En avril, Abdou est convoqué à son tour. La suite logique, afin de vérifier les intentions des deux futurs époux, pense la jeune femme. « En réalité, la Police aux frontières a déjà statué sur notre mariage. Cinq minutes à peine après le début de l’interrogatoire, le brigadier nous assure que l’avis est favorable. Les bans ont même été publiés en mairie ». Cependant, la Police aux frontières garde le jeune homme afin de « vérifier sa situation administrative ». Pour Pierre Grenier : « On ne sait plus du tout dans quel cadre on se trouve, puisque la question du mariage n’est même plus abordée ».
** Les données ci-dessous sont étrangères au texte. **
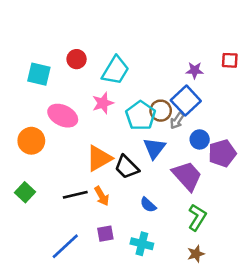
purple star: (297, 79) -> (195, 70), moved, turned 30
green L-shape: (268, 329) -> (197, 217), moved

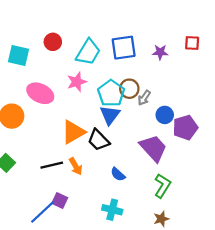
blue square: (186, 101) -> (124, 48), moved, turned 35
blue triangle: (154, 148) -> (110, 115), moved
purple square: (105, 234) -> (60, 201), moved, turned 35

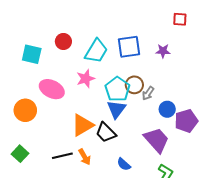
red square: (192, 43) -> (180, 19), moved

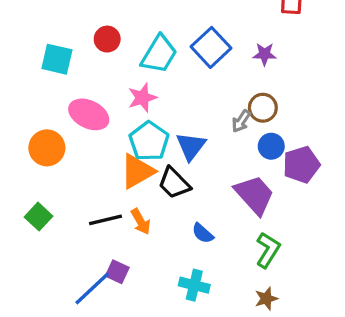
blue square: (129, 47) -> (211, 47), turned -35
brown circle: (134, 85) -> (263, 108), moved
cyan pentagon: (117, 89) -> (149, 141), moved

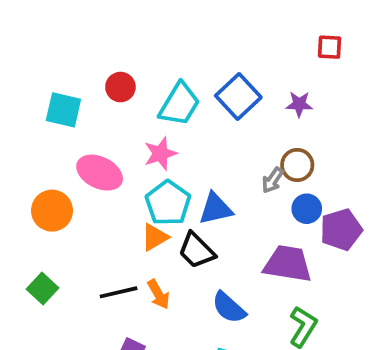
blue triangle: (191, 146) -> (216, 209), turned 40
orange triangle: (137, 171) -> (155, 237), size x0.7
purple trapezoid: (254, 195) -> (288, 264), turned -39
blue semicircle: (203, 233) -> (229, 308), size x1.4

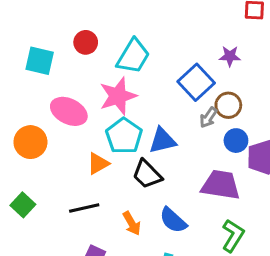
blue square: (238, 97) -> (196, 82), moved
pink star: (160, 154) -> (118, 96), size x1.4
orange triangle: (155, 237) -> (98, 164), moved
orange arrow: (158, 294) -> (132, 223), moved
Clotilde flaire le piège. Faute de papiers en règle, Abdou est directement placé au centre de rétention de Cornebarrieu, avec une obligation de quitter le territoire.

 

« La préfecture était censée nous envoyer un courrier, que l’on n’a jamais reçu. »

 

« La justice me déçoit », clame la jeune femme qui rappelle le cauchemar de son compagnon pour obtenir des papiers en France : « Abdou est arrivé sur le sol français en 2002 avec un visa étudiant. Ses papiers ont expiré en 2010. Aujourd’hui il est toujours scolarisé». Même son de cloche du côté d’Abdou : « Je croyais aux valeurs françaises. Finalement je suis très déçu. Je suis étudiant en France depuis longtemps. J’y ai passé une grande partie de ma vie d’adulte. J’ai fait les démarches à la préfecture pour renouveler mon titre de séjour. En 2011, j’y suis allé cinq fois entre octobre et janvier. Seulement voilà, affirme-t-il, la préfecture était censée nous envoyer un courrier, que l’on n’a jamais reçu ».

 

« Tout ce que je demande c’est de me marier dans mon pays, avec l’homme que j’aime. »

 

Une pétition rassemble plus de 4700 signatures

Aujourd’hui, Abdou dort toujours au centre de rétention, dans l’attente d’une décision de justice. Problème, signale Charlotte Rosamond : « Le procureur n’a toujours pas communiqué sa décision. Et ce, malgré l’envoi de plusieurs courriers ». D’après l’article 175-2 du code civil, le procureur peut surseoir, pour une durée d’un mois, renouvelable une fois, à la célébration du mariage, pour procéder à une enquête. « Celle-ci a commencé depuis mi-février, explique ClotildeIl aurait dû donner une réponse courant avril ».

La jeune femme ne compte pas se laisser faire face au mutisme des administrations. Elle a déjà saisi le Tribunal de grande instance, qui a rejeté la requête, et compte désormais faire appel. Par ailleurs, une pétition, publiée sur le site du mouvement « Les Amoureux au ban public », a déjà rassemblé plus de 4700 signatures. « S’il le faut, j’irai jusqu’à faire une grève de la faim,affirme Clotilde. Tout ce que je demande c’est de me marier dans mon pays, avec l’homme que j’aime ».